Friday, September 21, 2012

Swimming for the Bears

It has been a awhile since my last post, and I hope no one thought I died, though, I thought I was going to die a couple of weeks ago - I started practicing with the Missouri State Swim Team. Why did I connect swimming with my sudden demise? That's a tough question to answer. I haven't always viewed the sport this way. I've been a competitive swimmer for most of my life; from age nine to eighteen, I developed a strong devotion to the sport, constantly striving to achieve better results at almost any cost. I had gotten to the point where I was doing double practices plus weights and dryland workouts. I also had three different binders recording my times, goals and plans on how to achieve those goals. I lived to swim.
My hard work paid off, for I was competing at the international level.  With the way my training was going, I figured that by the time of the next Olympic Trials, I would have a qualifying time in at least one event.
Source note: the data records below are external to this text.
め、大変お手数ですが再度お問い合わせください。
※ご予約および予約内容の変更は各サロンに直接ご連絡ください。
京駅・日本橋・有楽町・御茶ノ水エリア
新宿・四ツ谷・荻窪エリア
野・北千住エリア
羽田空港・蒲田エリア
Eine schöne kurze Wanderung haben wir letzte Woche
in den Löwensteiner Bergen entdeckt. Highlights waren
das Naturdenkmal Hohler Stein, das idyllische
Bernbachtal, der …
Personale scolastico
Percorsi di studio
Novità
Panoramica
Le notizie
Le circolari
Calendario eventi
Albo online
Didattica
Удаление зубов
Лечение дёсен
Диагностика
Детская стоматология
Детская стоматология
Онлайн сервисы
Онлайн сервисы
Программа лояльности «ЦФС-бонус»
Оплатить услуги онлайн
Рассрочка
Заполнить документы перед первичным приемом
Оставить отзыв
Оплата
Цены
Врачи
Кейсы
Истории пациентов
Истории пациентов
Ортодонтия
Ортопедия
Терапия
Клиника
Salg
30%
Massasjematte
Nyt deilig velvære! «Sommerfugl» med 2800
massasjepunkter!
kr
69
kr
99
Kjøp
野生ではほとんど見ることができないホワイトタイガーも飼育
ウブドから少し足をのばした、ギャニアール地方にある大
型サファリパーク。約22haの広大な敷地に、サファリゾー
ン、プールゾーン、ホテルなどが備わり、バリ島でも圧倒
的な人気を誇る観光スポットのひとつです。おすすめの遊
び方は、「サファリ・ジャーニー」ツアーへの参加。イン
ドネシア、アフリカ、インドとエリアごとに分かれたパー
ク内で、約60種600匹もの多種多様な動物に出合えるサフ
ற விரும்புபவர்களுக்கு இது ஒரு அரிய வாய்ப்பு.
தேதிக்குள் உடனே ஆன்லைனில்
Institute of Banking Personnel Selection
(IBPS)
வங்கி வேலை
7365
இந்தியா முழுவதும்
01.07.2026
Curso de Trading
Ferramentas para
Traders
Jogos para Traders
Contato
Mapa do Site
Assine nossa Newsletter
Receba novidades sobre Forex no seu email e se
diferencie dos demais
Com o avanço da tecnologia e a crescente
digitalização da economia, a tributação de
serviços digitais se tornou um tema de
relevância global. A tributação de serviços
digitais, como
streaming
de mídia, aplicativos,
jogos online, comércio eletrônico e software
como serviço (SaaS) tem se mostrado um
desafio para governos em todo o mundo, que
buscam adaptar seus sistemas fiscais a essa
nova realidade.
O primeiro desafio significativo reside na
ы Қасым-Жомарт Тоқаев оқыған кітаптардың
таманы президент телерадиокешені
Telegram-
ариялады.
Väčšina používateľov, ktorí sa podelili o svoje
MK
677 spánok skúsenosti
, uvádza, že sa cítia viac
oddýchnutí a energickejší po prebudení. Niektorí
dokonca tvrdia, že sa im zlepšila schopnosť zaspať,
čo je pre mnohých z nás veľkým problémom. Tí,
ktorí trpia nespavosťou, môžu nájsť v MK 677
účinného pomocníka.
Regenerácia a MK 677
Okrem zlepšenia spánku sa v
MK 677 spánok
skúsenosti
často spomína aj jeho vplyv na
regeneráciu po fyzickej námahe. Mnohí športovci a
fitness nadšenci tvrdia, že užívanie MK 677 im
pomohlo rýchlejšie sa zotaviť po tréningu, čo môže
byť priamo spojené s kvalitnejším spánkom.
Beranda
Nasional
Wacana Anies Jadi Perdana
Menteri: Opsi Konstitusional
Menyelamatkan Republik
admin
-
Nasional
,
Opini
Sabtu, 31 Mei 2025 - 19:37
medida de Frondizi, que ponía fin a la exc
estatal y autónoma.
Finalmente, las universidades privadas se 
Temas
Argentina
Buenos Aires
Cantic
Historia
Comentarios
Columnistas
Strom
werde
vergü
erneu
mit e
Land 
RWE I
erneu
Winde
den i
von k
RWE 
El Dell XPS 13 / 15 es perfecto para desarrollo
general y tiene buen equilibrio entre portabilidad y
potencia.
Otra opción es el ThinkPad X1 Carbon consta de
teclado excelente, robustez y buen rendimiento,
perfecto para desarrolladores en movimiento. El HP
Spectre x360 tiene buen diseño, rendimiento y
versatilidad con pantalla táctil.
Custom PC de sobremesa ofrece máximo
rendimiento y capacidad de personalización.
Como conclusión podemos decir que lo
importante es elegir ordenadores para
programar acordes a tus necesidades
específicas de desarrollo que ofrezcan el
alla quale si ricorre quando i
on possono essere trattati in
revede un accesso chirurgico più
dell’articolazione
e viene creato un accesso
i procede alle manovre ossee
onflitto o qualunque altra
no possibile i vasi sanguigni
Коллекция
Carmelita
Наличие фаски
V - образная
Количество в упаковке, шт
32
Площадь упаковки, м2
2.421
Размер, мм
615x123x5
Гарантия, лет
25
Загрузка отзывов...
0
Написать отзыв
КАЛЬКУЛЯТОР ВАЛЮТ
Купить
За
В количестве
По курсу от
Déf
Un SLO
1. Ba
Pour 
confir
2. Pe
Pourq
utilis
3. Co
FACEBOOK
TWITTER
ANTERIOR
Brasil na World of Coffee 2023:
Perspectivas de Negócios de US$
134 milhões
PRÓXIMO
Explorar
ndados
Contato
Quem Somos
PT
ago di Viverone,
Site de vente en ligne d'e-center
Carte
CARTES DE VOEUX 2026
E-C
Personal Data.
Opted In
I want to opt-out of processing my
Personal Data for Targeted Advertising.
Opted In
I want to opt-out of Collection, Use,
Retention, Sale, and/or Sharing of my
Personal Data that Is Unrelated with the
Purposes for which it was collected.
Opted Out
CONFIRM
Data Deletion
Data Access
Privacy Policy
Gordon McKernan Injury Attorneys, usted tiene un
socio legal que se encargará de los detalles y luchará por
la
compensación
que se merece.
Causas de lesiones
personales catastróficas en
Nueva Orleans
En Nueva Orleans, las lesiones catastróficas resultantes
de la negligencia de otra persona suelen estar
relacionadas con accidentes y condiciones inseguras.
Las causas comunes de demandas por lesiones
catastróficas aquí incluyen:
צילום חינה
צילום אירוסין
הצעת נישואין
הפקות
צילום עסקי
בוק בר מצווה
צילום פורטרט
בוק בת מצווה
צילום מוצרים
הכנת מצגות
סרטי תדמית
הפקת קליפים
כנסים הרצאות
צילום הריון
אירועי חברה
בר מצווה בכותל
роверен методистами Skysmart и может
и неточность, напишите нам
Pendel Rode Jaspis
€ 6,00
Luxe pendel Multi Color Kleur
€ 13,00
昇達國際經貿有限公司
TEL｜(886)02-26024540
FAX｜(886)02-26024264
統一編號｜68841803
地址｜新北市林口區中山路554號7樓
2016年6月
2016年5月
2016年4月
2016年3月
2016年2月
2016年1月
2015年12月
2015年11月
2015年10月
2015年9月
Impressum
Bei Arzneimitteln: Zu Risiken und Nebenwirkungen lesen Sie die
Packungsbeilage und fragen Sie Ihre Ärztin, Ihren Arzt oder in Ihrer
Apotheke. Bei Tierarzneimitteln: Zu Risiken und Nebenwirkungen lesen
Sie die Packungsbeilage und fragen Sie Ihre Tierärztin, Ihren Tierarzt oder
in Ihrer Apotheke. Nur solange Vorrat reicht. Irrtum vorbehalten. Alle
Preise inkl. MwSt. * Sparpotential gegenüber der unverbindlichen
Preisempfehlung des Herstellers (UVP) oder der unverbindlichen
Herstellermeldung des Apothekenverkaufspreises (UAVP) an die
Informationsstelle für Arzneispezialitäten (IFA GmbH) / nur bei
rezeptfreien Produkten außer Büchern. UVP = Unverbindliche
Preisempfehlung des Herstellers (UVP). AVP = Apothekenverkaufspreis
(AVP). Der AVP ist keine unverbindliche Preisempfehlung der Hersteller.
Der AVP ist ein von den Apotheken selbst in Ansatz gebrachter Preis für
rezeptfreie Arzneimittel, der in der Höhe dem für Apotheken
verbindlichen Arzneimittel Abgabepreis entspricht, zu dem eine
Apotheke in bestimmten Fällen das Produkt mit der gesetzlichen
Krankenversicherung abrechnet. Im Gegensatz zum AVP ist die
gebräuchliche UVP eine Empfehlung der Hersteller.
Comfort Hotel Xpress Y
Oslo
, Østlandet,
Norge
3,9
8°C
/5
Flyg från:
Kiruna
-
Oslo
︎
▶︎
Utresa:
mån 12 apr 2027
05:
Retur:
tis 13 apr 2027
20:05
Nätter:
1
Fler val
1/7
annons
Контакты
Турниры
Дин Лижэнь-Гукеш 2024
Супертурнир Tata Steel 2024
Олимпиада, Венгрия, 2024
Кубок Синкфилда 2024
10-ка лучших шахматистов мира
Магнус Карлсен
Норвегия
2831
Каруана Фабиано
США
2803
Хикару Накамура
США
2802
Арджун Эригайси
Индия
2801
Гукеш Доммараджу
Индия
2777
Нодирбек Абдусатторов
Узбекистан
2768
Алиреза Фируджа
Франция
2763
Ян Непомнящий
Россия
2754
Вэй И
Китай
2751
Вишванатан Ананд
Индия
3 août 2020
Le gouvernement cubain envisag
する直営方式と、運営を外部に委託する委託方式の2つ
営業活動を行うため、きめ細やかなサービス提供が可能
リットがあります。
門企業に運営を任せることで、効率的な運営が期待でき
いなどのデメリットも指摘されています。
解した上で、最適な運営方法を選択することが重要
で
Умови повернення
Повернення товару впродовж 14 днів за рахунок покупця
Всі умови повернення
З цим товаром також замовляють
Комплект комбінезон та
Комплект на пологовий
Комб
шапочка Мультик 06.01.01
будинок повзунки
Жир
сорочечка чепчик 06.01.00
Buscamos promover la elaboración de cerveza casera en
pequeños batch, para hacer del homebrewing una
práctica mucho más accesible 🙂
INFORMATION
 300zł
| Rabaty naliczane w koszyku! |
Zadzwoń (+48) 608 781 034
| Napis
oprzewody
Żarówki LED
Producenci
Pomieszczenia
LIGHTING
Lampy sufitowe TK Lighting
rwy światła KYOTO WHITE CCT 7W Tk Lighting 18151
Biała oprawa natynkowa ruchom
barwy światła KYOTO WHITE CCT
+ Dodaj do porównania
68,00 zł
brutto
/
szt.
But God had other plans for me. When my father was diagnosed with SNUC (sinonasal undifferentiated carcinoma - a super rare brain cancer), I had to majorly cut back on my training to be home to help care for the family. Our battle with cancer lasted two years, and when it was finally over, my swimming career was greatly diminished. I was no longer able to train, and had lost the drive to do anything, least of all swim. Despite my rotten attitude at the time, I was blessed to get a job coaching the sport, guiding younger athletes through the steps to achieving the success I once enjoyed. It was because this job that I began to miss participating in the sport. As I prepared to transfer to Missouri State University after earning my Associate of Art degree, my sister's swim coach suggested that I call the coach of Missouri State's team and ask for a walk-on spot. I thought that he was crazy, but it didn't hurt to ask. So I asked, and got the spot. To say I was shocked would be a understatement. I was excited to swim again, but I also dreaded the thought of training with Division I athletes while I am so out of shape. Going from swimming with the pack to trailing far behind is not a fun thing, and my pride started to wear into my way of thinking. Thoughts such as 'If they only knew how good I was.' pop into my head and make practice a miserable event. Everyday I have to ask God to take away my selfish feelings and replace them with ones of thanksgiving; so I guess, in a way swimming does lead to death -  the death of my pride. 
Every practice I must let my pride die, because I only gain harm if I allow it to live. It is extremely hard to be thankful for a gift when you think that you deserve better, and being able to swim again is a gift that I didn't earn and need to be grateful for. I must realize that my talent in swimming does not come from my strength, and refocus the glory where glory it due - to God. Now I live for Him!

1 comment:

  1. woohoo!!!! Can't wait to see you in your cute bearpaw suit this Friday.... woohoo... that's my baby girl!!!!